Die Klägerin hatte den Beklagten für die Errichtung eines Neubaues auf ihrer Liegenschaft mit der Planverfassung einschließlich der Polierplanung, mit der Einreichung bei der Baubehörde, der Ausschreibung und Vergabe sowie der Bauleitung betraut. Mit den Bauarbeiten war Leopold W*****, ein Maurer der Fa. B*****, von der die Klägerin das Baumaterial bezog, selbständig beauftragt worden. Um die (richtige) Lage des Kanalanschlusses, über die von der Gemeinde eine falsche Auskunft erteilt worden war, festzustellen, öffnete Leopold W***** am 8. September 1989 in Gegenwart der Klägerin, ihres Sohnes und des Beklagten, den Kanalschacht, in dem er den ca. 90 kg schweren Deckel mittels eines Krampens aufhob und ihn an zwei Punkten auf den Rand der Öffnung aufgestützt, etwa senkrecht zum Bodenniveau, hielt. Nachdem sich der Beklagte bereits einige Meter von der Kanalöffnung entfernt hatte, rutschte dem Leopold W***** der Kanaldeckel vom Krampen und fiel der nahe am Kanalschacht stehenden Klägerin auf den linken Fuß.

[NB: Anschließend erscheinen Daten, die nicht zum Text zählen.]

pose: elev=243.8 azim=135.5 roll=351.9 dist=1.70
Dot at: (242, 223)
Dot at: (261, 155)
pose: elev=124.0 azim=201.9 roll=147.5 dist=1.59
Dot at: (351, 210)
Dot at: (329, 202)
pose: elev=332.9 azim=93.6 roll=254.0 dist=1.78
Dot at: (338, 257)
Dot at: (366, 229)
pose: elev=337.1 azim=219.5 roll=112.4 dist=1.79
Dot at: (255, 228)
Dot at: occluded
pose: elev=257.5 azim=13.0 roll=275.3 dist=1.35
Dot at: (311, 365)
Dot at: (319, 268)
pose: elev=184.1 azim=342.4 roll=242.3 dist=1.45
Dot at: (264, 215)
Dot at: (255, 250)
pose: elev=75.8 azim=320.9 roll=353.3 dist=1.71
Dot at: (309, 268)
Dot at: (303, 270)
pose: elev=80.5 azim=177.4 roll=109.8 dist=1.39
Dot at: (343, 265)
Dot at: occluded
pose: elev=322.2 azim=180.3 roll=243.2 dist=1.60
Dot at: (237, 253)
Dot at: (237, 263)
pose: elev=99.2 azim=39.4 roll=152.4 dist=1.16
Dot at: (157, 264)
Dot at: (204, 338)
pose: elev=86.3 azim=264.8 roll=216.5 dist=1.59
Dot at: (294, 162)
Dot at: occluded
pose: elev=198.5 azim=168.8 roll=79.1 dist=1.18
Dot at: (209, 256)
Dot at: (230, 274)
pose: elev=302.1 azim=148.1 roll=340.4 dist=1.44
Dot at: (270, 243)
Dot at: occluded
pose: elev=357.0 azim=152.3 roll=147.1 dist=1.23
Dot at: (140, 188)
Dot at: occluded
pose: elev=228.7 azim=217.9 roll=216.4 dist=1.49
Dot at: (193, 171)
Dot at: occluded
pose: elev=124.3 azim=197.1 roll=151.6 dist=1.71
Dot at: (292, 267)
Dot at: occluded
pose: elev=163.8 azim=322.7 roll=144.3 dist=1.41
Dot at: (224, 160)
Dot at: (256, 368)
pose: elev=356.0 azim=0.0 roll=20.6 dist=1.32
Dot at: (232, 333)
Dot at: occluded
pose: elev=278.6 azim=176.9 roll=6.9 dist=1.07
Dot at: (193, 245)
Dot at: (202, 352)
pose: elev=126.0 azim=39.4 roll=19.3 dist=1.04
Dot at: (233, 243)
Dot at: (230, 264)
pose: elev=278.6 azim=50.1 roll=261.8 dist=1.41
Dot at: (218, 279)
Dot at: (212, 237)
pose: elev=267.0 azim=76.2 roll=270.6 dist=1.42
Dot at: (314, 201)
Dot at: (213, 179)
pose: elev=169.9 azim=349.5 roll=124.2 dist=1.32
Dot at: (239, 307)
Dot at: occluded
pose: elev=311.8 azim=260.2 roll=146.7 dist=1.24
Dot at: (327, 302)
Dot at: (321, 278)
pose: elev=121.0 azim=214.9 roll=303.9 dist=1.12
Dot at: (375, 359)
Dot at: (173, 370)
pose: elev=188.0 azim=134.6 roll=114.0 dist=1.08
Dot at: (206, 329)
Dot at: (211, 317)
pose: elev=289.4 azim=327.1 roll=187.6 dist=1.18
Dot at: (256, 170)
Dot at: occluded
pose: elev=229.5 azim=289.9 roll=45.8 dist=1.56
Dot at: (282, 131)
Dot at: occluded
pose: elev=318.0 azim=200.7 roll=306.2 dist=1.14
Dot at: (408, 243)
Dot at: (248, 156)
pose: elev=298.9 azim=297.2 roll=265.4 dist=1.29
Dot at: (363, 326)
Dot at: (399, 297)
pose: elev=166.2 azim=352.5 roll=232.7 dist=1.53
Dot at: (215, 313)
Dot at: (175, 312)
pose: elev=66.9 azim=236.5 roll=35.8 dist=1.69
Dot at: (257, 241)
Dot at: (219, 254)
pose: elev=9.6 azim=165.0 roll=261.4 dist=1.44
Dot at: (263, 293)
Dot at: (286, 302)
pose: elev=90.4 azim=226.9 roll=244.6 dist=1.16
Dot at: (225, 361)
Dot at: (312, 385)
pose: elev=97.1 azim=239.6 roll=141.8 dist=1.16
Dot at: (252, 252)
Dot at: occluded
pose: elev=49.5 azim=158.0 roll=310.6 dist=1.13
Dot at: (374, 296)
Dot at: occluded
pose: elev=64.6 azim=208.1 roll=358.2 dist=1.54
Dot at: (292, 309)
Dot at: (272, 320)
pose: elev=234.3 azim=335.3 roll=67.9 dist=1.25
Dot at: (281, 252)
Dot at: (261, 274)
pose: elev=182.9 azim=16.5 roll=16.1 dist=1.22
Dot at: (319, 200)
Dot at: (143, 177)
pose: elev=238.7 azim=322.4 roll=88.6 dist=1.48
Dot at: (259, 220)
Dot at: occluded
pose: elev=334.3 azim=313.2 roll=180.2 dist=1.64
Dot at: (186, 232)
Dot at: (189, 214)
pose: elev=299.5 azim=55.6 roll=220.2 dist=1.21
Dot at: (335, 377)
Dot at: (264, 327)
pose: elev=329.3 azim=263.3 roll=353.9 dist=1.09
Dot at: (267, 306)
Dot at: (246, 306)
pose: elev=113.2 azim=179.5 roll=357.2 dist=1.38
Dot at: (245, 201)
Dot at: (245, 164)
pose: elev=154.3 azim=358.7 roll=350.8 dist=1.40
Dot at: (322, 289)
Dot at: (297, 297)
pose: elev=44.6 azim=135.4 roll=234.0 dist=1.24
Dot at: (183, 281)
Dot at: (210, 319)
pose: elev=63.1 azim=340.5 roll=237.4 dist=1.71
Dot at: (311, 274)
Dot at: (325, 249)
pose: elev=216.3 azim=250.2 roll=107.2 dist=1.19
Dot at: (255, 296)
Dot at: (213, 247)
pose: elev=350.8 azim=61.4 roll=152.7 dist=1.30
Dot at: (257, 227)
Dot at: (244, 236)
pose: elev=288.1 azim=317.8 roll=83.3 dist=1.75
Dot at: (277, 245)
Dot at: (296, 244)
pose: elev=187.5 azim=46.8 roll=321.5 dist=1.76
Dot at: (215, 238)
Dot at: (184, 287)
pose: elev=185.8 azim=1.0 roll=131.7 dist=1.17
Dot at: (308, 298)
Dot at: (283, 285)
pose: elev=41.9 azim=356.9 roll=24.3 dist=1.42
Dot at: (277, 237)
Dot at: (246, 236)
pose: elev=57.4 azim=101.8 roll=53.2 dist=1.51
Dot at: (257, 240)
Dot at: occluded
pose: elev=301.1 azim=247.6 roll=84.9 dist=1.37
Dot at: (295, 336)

Das Erstgericht wies das auf Ersatz des durch den Unfall erlittenen Schadens gerichtete Klagebegehren ab. Nach seinen Feststellungen hatte der Beklagte die Baumeisterarbeiten mit S 280.000 geschätzt. Die eingelangten Offerte lagen jedoch zwischen S 400.000 und S 900.000. Dies war der Klägerin zu viel. Der Beklagte hatte bereits an einer anderen Baustelle so gearbeitet, daß die Firma B***** ihren Maurer Leopold W***** zur Verfügung gestellt und dieser die Bauarbeiten auf eigene Rechnung durchgeführt hatte. Der Beklagte machte auch der Klägerin einen solchen Vorschlag, wobei er mit Leopold W***** einen Preis von S 145.000 ausgehandelt hatte. Damit war die Klägerin einverstanden. Der Beklagte stellte dem Leopold W*****, der weitere Arbeitskräfte aufnahm, die nötigen Pläne, insbesondere die Polierpläne, zur Verfügung und erteilte ihm im Zuge der Bauleitung auch Weisungen. Die Lage des straßenseitigen Kanalanschlusses war auf den Plänen nicht ersichtlich. Leopold W***** fragte die Klägerin und den Beklagten. Diese erkundigten sich bei der Gemeinde, erhielten jedoch eine falsche Auskunft. Die Leitungsrohre wurden daher von Leopold W***** zunächst unrichtig verlegt. Bereits am Vormittag des 8.September 1989 hatten der Beklagte und Leopold W***** den Kanaldeckel vor dem Haus geöffnet, um den tatsächlichen Verlauf der Abzweigung festzustellen. Am Nachmittag erschien die Klägerin mit ihrem Sohn, um sich wegen des Anschlusses zu erkundigen. Nachdem ihr Leopold W***** erklärt hatte, daß die Auskunft der Gemeinde unrichtig gewesen sei, wollte die Klägerin wissen, "wie das nun richtig durchgeführt werden könne." Der Beklagte erklärte, daß man in den Kanalschacht schauen müsse. Daraufhin begaben sich die Klägerin, ihr Sohn, Leopold W***** und der Beklagte zum Kanalschacht. Leopold W***** hob den Kanaldeckel mit einem Krampen. Er setzte diesen in die Öffnung des Kanaldeckels und hob den Deckel so, daß dieser etwa senkrecht zur Straßenfläche und teilweise auf dem Kanalrand der Öffnung aufgestützt war. Die Klägerin stand rechts von Leopold W*****, etwa in einem Halbkreis standen der Erstbeklagte und der Sohn der Klägerin. Alle sahen in den Kanalschacht und der Beklagte erklärte der Klägerin den richtigen Verlauf der Abzweigung. Der Sohn der Klägerin und der Beklagte entfernten sich vom Kanalschacht. Als sie erst einige Meter entfernt waren, rutschte dem Leopold W***** der Deckel vom Krampen und traf die nahe am Kanalschacht stehende Klägerin auf den Vorfuß.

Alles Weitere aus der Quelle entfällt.